The Western part of the city, would be the capital of Israel, called "Yerushalayim"; the Arab Eastern part would be the capital of Palestine, called "al-Quds".

The ultimate sovereignty over the area inside the present municipal boundaries of Jerusalem (as of 1995), but outside "Yerushalayim" and "al-Quds" would be decided upon in future negotiations. The Haram ash-Sharif would come under Palestinian "extra-territorial sovereignty".

The Parties would guarantee freedom of worship and access to all Holy Sites for members of all faiths and religions without impediment or restriction.

Dore Gold, the former Israeli ambassador to the United Nations, stated by looking at negotiation documents that the Palestinians always wanted to have East Jerusalem as their permanent, long-term capital and never intended to accept Abu Dis as a permanent substitute to Jerusalem. Abu Dis was merely meant to be the provisional, temporary Palestinian capital before the Palestinians acquired East Jerusalem in future negotiations.
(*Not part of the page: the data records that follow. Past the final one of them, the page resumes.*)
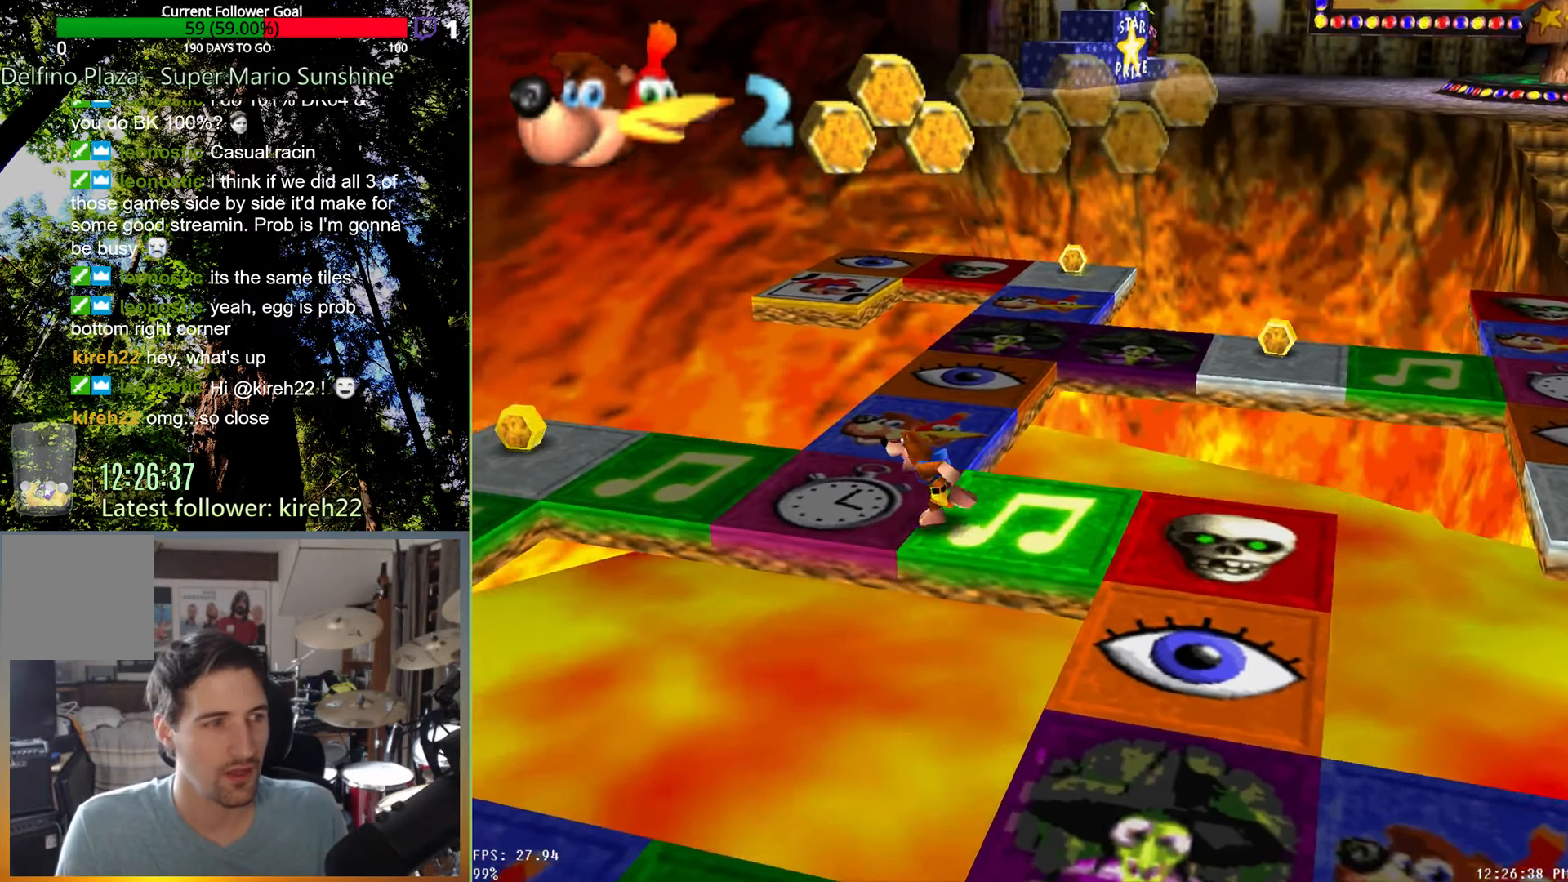
{"buttons": [], "left_stick": "center", "right_stick": "center", "events": [[63, "left_stick", "up"], [146, "left_stick", "up-right"], [250, "left_stick", "center"]]}
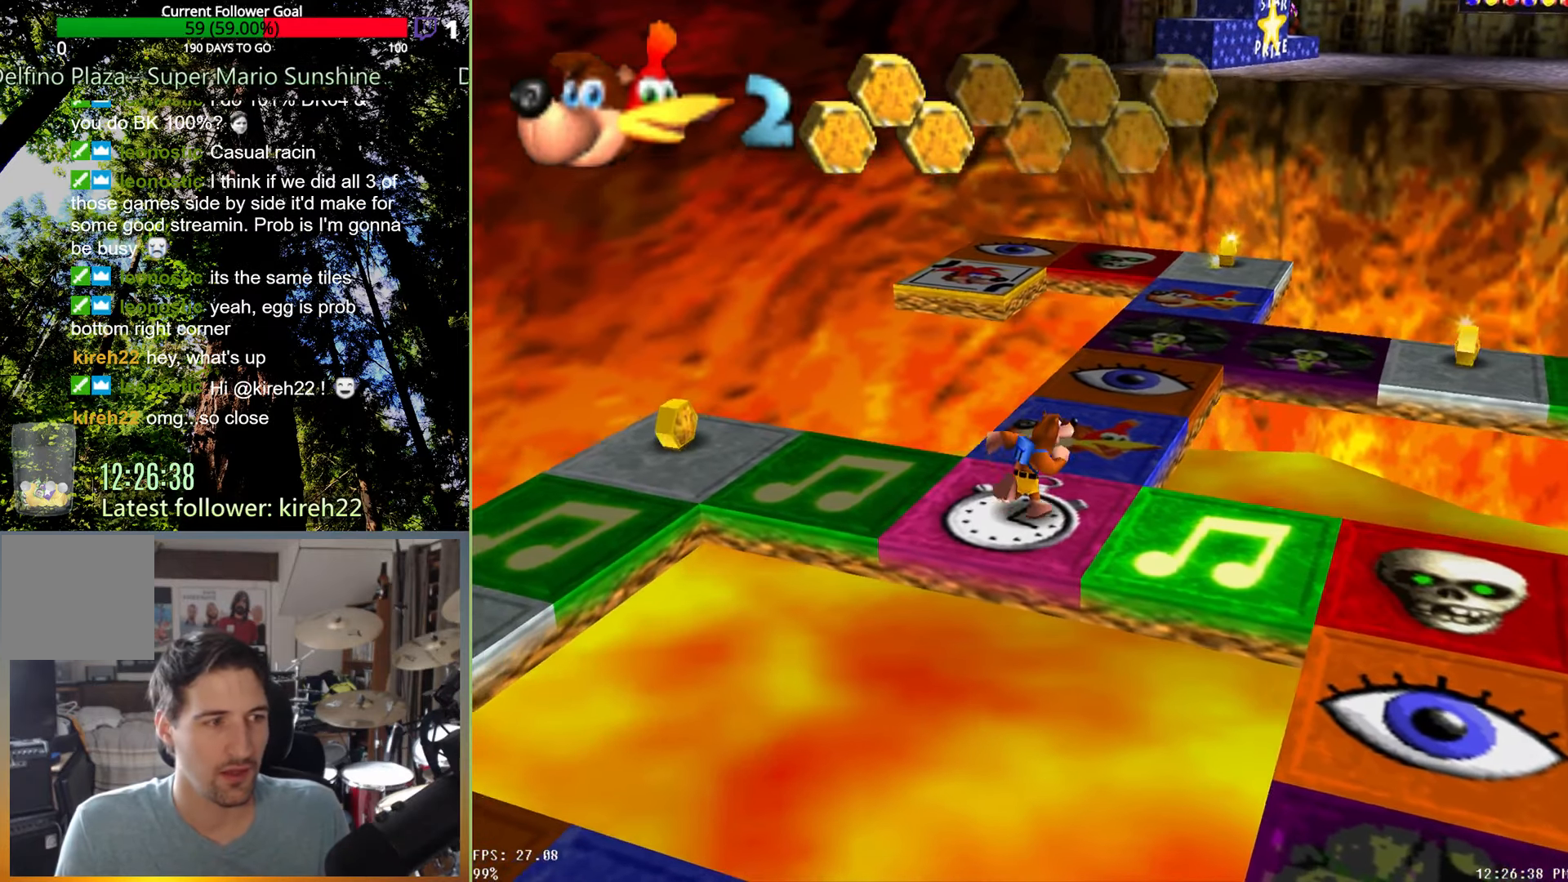
{"buttons": [], "left_stick": "center", "right_stick": "center", "events": []}
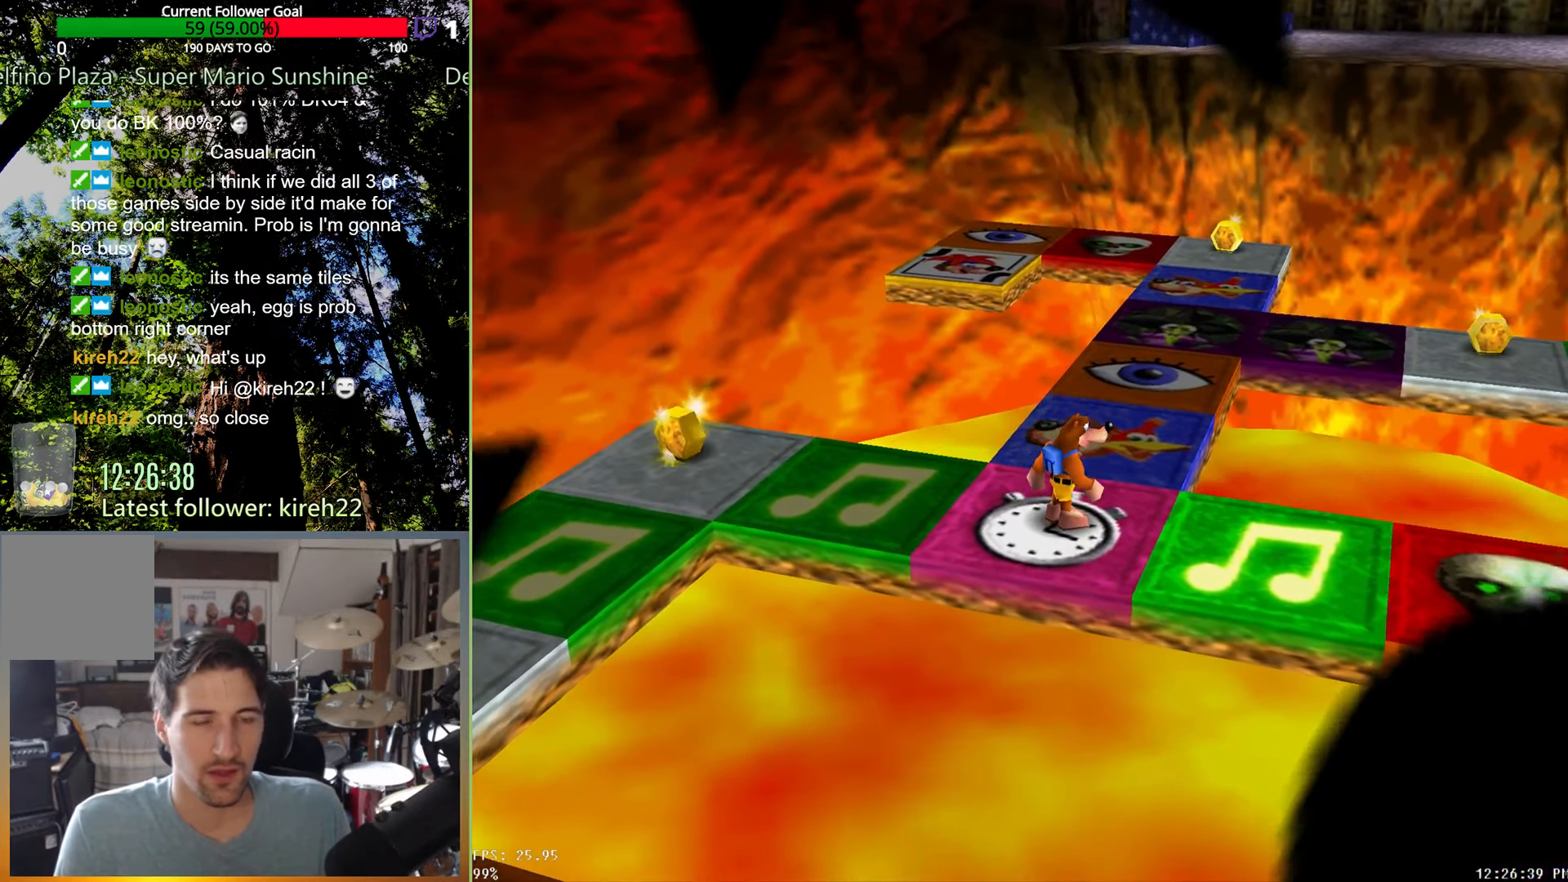
{"buttons": [], "left_stick": "center", "right_stick": "center", "events": []}
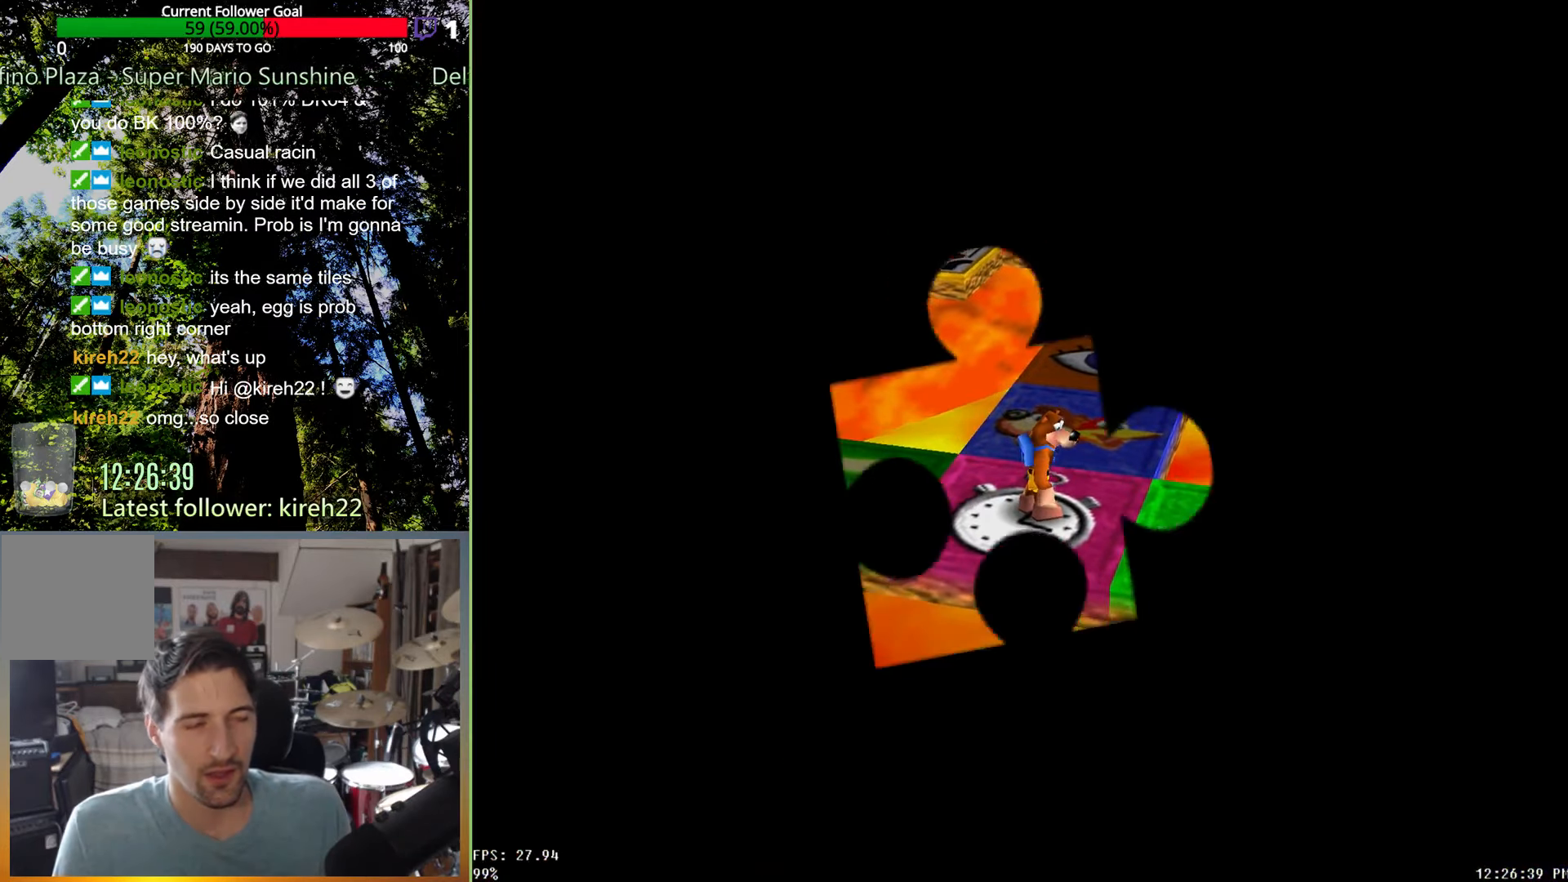
{"buttons": [], "left_stick": "center", "right_stick": "center", "events": []}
==The Beilin–Eitan Agreement==
In 1997, Yossi Beilin concluded the Beilin–Eitan Agreement between the Likud block and Labor, which postulated that all of Jerusalem would remain under Israeli sovereignty and the "Palestinian entity" would never have its "governing center" within Jerusalem. Instead, Palestinian residents of Arab neighborhoods in Jerusalem would be granted some "share in the responsibility of the administration of their lives in the city".